Failing public sector approach
The ICO has a range of enforcement powers ranging from reprimands through to substantial fines and criminal prosecutions. However, for the last 3-4 years, it has shifted away from using corrective powers against public sector organisations except as a last resort.
The ICO’s own review of its public sector approach found that “the average number of reported breaches increased by 11%”2 following its adoption. Likewise, the review shows an 8% increase in the number of data protection complaints lodged by British residence since the public sector approach was adopted. The public sector approach was supposed to improve data protection practices but, by removing the deterrence of regulatory sanctions, it has worsen the status quo instead.
Other instances where the ICO issued reprimands or significantly lowered the awarded fines include:
The ICO issued a reprimand when a contractor for the Home Office recorded victims of the Windrush scandal without recorded consent on a private phone and uploaded the films to her personal YouTube account, outside of Home Office systems.
The ICO used its powers of discretion to significantly reduce a fine issued to the Police Service of Northern Ireland (PSNI) after details of 9,400 police officers and civilian staff were leaked in 2023. It was reported that the data ended up in the hands of dissident Republicans.
The ICO issued a reprimand to the Electoral Commission after hackers accessed the electoral records of 40 million UK residents.
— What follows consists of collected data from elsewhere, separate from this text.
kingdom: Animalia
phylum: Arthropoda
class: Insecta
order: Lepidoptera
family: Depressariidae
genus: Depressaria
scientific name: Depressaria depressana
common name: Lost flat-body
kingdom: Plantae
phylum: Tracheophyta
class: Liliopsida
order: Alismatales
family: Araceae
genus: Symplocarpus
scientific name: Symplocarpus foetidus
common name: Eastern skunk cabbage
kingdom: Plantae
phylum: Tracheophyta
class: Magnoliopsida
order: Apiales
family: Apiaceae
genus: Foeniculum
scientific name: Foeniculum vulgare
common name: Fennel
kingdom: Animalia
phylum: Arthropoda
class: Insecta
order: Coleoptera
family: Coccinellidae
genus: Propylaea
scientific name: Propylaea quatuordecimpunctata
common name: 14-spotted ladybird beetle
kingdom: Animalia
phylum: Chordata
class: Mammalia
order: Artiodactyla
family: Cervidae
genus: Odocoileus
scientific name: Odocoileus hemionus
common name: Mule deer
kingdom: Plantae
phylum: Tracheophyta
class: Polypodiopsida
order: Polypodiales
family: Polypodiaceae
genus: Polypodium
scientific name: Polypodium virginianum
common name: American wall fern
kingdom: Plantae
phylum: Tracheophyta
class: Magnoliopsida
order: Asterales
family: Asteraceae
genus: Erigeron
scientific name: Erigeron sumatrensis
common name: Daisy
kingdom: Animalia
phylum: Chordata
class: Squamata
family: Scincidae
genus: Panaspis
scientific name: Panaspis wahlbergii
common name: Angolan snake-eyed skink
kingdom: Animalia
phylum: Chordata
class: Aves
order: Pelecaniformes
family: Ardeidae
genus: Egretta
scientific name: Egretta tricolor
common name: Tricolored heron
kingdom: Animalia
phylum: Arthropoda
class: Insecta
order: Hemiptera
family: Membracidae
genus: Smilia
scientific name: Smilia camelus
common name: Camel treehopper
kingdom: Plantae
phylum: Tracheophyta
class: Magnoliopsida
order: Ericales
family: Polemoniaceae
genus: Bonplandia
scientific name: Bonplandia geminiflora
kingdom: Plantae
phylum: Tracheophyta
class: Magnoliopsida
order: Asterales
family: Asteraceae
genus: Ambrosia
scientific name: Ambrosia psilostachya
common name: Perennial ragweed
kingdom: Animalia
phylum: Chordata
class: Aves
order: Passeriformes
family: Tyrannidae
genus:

This was despite the fact that the Electoral Commission did not have appropriate security measures in place and had not kept its servers up to date with the latest security updates.
Impact on the economy
Data protection law imposes information security requirements, and the ICO must play its role in ensuring organisations take their obligations to comply with them seriously, or it risks imperiling the government central growth mission. The ONS reports that UK economy has slowed due to the Jaguar Land Rover cyber-attack, which led to a big fall in car production.